A while back I talked about my fascination with skulls and where I thought it came from.
One of the key components of this fascination was described as follows:
“… the truck’s skull-shaped gear-shift knob. If I recall, my father purchased it at the local department store, an outlet called Alco. It was a simple, one piece design, fist-sized and cast in a milky resin of some kind, fashioned with just enough care to lend it a semi-realistic appearance. I can remember frequently fingering its eyesockets and watching my father’s large hand resting atop the smoothness of its cranium in preparation for an impending gear change.”

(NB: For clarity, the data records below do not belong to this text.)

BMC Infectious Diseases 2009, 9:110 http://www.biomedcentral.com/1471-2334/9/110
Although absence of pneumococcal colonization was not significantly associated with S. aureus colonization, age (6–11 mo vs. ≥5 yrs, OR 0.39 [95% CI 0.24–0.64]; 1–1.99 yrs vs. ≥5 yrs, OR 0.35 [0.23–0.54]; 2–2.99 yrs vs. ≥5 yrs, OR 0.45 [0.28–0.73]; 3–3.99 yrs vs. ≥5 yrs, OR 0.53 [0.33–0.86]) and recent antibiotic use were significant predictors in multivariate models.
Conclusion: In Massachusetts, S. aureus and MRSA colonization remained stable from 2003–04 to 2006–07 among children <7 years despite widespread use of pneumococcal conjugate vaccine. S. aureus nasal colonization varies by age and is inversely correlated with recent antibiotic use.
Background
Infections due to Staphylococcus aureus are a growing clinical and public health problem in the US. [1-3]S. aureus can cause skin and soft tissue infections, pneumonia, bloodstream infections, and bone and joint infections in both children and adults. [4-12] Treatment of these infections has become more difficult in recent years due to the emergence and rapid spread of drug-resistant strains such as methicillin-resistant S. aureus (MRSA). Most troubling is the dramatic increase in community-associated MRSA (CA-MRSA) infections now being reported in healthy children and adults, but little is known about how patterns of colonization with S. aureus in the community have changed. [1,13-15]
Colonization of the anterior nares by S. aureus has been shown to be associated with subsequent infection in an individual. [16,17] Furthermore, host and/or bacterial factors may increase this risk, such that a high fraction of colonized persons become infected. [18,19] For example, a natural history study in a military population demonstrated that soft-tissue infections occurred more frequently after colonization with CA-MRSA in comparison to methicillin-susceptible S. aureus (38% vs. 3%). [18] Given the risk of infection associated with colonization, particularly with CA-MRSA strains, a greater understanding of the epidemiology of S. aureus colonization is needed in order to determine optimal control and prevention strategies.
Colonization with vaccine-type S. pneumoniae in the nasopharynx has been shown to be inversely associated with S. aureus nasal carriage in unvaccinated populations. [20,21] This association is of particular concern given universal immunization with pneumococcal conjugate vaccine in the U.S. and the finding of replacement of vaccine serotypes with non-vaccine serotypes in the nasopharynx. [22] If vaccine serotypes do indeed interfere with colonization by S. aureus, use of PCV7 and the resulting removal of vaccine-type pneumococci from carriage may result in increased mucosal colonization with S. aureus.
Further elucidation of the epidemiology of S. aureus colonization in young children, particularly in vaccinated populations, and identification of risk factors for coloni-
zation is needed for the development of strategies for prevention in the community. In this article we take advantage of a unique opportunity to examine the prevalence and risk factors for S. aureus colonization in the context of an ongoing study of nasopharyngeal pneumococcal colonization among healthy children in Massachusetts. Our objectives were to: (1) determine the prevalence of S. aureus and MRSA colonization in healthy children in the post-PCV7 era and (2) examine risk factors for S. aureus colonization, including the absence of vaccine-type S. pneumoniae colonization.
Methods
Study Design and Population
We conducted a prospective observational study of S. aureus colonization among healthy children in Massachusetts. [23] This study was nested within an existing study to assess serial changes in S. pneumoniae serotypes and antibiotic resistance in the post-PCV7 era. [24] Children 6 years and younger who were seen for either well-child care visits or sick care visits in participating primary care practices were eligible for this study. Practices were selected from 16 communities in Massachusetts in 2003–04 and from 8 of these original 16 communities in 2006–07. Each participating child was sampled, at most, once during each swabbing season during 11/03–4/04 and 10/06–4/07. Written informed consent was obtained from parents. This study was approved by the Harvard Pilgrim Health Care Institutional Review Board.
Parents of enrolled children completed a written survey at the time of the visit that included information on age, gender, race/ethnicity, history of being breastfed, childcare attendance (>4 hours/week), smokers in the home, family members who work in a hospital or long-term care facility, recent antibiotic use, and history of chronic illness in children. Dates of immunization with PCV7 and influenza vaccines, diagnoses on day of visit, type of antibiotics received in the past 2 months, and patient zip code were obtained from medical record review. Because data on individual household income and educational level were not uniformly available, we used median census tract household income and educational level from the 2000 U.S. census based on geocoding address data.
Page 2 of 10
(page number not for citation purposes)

I called it one of the “parents of the aesthetic that continues to rule my otherwise inexplicable skull fetish.”
Just last week, my father decided to pass along the very gear-shift knob in question. I was lost for words, especially given that the implied reason given for giving it to me was his own impending cessation (he’s not ill, just realistic).

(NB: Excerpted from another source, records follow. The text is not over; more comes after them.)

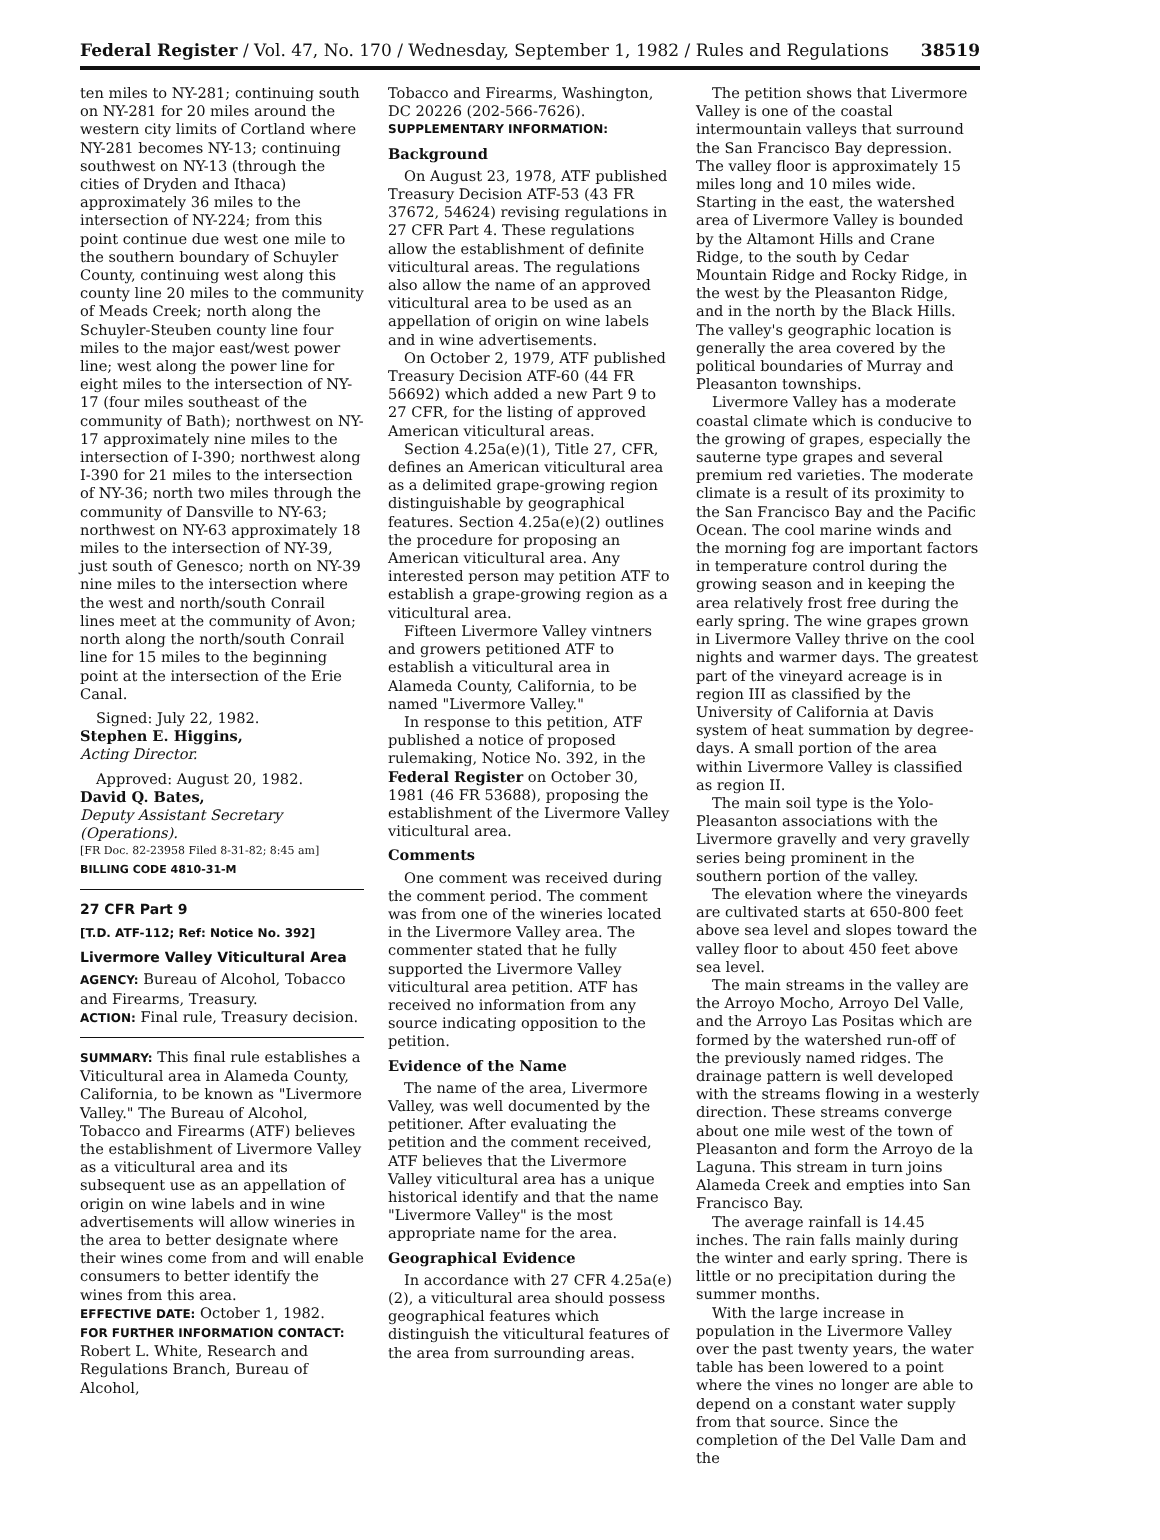Federal Register / Vol. 47, No. 170 / Wednesday, September 1, 1982 / Rules and Regulations 38519
ten miles to NY-281; continuing south on NY-281 for 20 miles around the western city limits of Cortland where NY-281 becomes NY-13; continuing southwest on NY-13 (through the cities of Dryden and Ithaca) approximately 36 miles to the intersection of NY-224; from this point continue due west one mile to the southern boundary of Schuyler County, continuing west along this county line 20 miles to the community of Meads Creek; north along the Schuyler-Steuben county line four miles to the major east/west power line; west along the power line for eight miles to the intersection of NY-17 (four miles southeast of the community of Bath); northwest on NY-17 approximately nine miles to the intersection of I-390; northwest along I-390 for 21 miles to the intersection of NY-36; north two miles through the community of Dansville to NY-63; northwest on NY-63 approximately 18 miles to the intersection of NY-39, just south of Genesco; north on NY-39 nine miles to the intersection where the west and north/south Conrail lines meet at the community of Avon; north along the north/south Conrail line for 15 miles to the beginning point at the intersection of the Erie Canal.
Signed: July 22, 1982.
Stephen E. Higgins,
Acting Director.
Approved: August 20, 1982.
David Q. Bates,
Deputy Assistant Secretary (Operations).
[FR Doc. 82-23958 Filed 8-31-82; 8:45 am]
BILLING CODE 4810-31-M
27 CFR Part 9
[T.D. ATF-112; Ref: Notice No. 392]
Livermore Valley Viticultural Area
AGENCY: Bureau of Alcohol, Tobacco and Firearms, Treasury.
ACTION: Final rule, Treasury decision.
SUMMARY: This final rule establishes a Viticultural area in Alameda County, California, to be known as "Livermore Valley." The Bureau of Alcohol, Tobacco and Firearms (ATF) believes the establishment of Livermore Valley as a viticultural area and its subsequent use as an appellation of origin on wine labels and in wine advertisements will allow wineries in the area to better designate where their wines come from and will enable consumers to better identify the wines from this area.
EFFECTIVE DATE: October 1, 1982.
FOR FURTHER INFORMATION CONTACT: Robert L. White, Research and Regulations Branch, Bureau of Alcohol,
Tobacco and Firearms, Washington, DC 20226 (202-566-7626).
SUPPLEMENTARY INFORMATION:
Background
On August 23, 1978, ATF published Treasury Decision ATF-53 (43 FR 37672, 54624) revising regulations in 27 CFR Part 4. These regulations allow the establishment of definite viticultural areas. The regulations also allow the name of an approved viticultural area to be used as an appellation of origin on wine labels and in wine advertisements.
On October 2, 1979, ATF published Treasury Decision ATF-60 (44 FR 56692) which added a new Part 9 to 27 CFR, for the listing of approved American viticultural areas.
Section 4.25a(e)(1), Title 27, CFR, defines an American viticultural area as a delimited grape-growing region distinguishable by geographical features. Section 4.25a(e)(2) outlines the procedure for proposing an American viticultural area. Any interested person may petition ATF to establish a grape-growing region as a viticultural area.
Fifteen Livermore Valley vintners and growers petitioned ATF to establish a viticultural area in Alameda County, California, to be named "Livermore Valley."
In response to this petition, ATF published a notice of proposed rulemaking, Notice No. 392, in the Federal Register on October 30, 1981 (46 FR 53688), proposing the establishment of the Livermore Valley viticultural area.
Comments
One comment was received during the comment period. The comment was from one of the wineries located in the Livermore Valley area. The commenter stated that he fully supported the Livermore Valley viticultural area petition. ATF has received no information from any source indicating opposition to the petition.
Evidence of the Name
The name of the area, Livermore Valley, was well documented by the petitioner. After evaluating the petition and the comment received, ATF believes that the Livermore Valley viticultural area has a unique historical identify and that the name "Livermore Valley" is the most appropriate name for the area.
Geographical Evidence
In accordance with 27 CFR 4.25a(e)(2), a viticultural area should possess geographical features which distinguish the viticultural features of the area from surrounding areas.
The petition shows that Livermore Valley is one of the coastal intermountain valleys that surround the San Francisco Bay depression. The valley floor is approximately 15 miles long and 10 miles wide. Starting in the east, the watershed area of Livermore Valley is bounded by the Altamont Hills and Crane Ridge, to the south by Cedar Mountain Ridge and Rocky Ridge, in the west by the Pleasanton Ridge, and in the north by the Black Hills. The valley's geographic location is generally the area covered by the political boundaries of Murray and Pleasanton townships.
Livermore Valley has a moderate coastal climate which is conducive to the growing of grapes, especially the sauterne type grapes and several premium red varieties. The moderate climate is a result of its proximity to the San Francisco Bay and the Pacific Ocean. The cool marine winds and the morning fog are important factors in temperature control during the growing season and in keeping the area relatively frost free during the early spring. The wine grapes grown in Livermore Valley thrive on the cool nights and warmer days. The greatest part of the vineyard acreage is in region III as classified by the University of California at Davis system of heat summation by degree-days. A small portion of the area within Livermore Valley is classified as region II.
The main soil type is the Yolo-Pleasanton associations with the Livermore gravelly and very gravelly series being prominent in the southern portion of the valley.
The elevation where the vineyards are cultivated starts at 650-800 feet above sea level and slopes toward the valley floor to about 450 feet above sea level.
The main streams in the valley are the Arroyo Mocho, Arroyo Del Valle, and the Arroyo Las Positas which are formed by the watershed run-off of the previously named ridges. The drainage pattern is well developed with the streams flowing in a westerly direction. These streams converge about one mile west of the town of Pleasanton and form the Arroyo de la Laguna. This stream in turn joins Alameda Creek and empties into San Francisco Bay.
The average rainfall is 14.45 inches. The rain falls mainly during the winter and early spring. There is little or no precipitation during the summer months.
With the large increase in population in the Livermore Valley over the past twenty years, the water table has been lowered to a point where the vines no longer are able to depend on a constant water supply from that source. Since the completion of the Del Valle Dam and the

Holding it, I find myself again fingering its crevices, hefting its weight, judging its imperfections and gauging the wear from use. So doing, I am drawn once more into that mythic past whose realities, muffled to an indistinct roundness by the distortions of time, are now peopled with the legends we adults create for our childhood. Reflecting on these things, I feel my own, inevitable dwindling take one dramatic step closer.
Brother, I can see my skull: gotta move!
It looks a little worried.
Any maker’s mark?
Heh – it really does look a little worried, more so from the other side or even head on: furrowed brows.
No maker’s mark at all. It looks like my dad is the one who put the threaded nut in the base of the thing, too, As I recall, it came with just a rubber stopper-type affair, not at all unlike that which serves as my gear-shift knob.
I’ll quiz my dad a bit when I get the chance. I was too taken by the gesture at the time to do much more than mumble.